Though his immediate target is Hillary, Obama's best-received lines before these Iowa Democrats mock the Republicans. He refers to the weird report recently that he and Dick Cheney are somehow distant relatives. "Every family has a black sheep," he says to gales of laughter. And he rebuts the charge that he lacks experience by pointing out that Cheney and Donald Rumsfeld had all the experience in the world and they led the country into a foreign policy disaster. "Longevity," he shouts, "says nothing about your judgment or your character." He says he will end the war in Iraq during his presidency. "It will be the first thing that I do," he said.

Then come the questions.

A woman asks him, "How are you going to beat Hillary?"

The crowd applauds, but Obama parries the question. "'Why should I win?' is the more important question." He answers by saying that he can bring the country together more effectively than anyone else in the race. Through his multi-ethnic background and his life experience, he says, he is better qualified than Hillary, who, he says, carries "the baggage of the 1990s" -- a reference to the highly partisan wars that erupted during the Clinton presidency.

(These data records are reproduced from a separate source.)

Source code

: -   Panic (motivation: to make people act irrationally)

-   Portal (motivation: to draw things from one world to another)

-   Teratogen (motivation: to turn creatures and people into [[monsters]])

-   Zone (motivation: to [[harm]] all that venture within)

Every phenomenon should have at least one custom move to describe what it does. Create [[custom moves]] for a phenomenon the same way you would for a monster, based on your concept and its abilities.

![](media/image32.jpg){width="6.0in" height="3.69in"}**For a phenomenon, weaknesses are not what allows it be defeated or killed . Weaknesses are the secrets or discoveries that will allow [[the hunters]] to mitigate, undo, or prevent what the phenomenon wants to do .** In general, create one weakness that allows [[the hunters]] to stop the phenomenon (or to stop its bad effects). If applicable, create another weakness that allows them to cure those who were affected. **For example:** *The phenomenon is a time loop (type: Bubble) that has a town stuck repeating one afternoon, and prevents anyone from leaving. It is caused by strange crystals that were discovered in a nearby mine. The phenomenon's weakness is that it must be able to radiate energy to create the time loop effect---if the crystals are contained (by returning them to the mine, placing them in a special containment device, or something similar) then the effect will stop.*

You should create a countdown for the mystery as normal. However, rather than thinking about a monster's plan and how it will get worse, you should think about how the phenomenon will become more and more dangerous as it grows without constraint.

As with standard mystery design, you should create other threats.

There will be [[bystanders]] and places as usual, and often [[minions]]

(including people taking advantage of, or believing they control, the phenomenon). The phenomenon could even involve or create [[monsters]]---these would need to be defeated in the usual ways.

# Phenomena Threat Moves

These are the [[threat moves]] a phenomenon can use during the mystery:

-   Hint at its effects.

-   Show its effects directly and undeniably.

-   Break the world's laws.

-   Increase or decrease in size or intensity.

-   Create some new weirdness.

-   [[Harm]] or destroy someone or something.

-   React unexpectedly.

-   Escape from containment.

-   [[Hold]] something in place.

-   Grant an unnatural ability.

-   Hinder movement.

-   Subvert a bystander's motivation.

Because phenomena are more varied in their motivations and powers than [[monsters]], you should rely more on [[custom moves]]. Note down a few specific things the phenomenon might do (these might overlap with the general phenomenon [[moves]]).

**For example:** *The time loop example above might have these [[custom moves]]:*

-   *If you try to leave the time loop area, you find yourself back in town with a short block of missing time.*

Another questioner asks whether he supports impeaching Bush and/or Cheney. He does not, explaining that it would be a huge distraction when the two will be leaving office soon anyway; it would unite the Republicans but divide the nation. A big, unnecessary distraction during a year when Democratic chances to take back the White House look good.

He tells another voter he's against Michael Mukasey as attorney general. Torture is torture, says Obama. He can't support someone who is ambivalent or ambiguous about it.

Immigration comes up. Obama would do more to secure the borders, but also improve the way the govenrment verifies the employment status of undocumented workers. But he says it is not practical to send 12 million people back home.

He handles each topic with relative ease, conveying confidence. His audience listens closely, and unlike many political rallies I've attended, in this one nobody leaves early.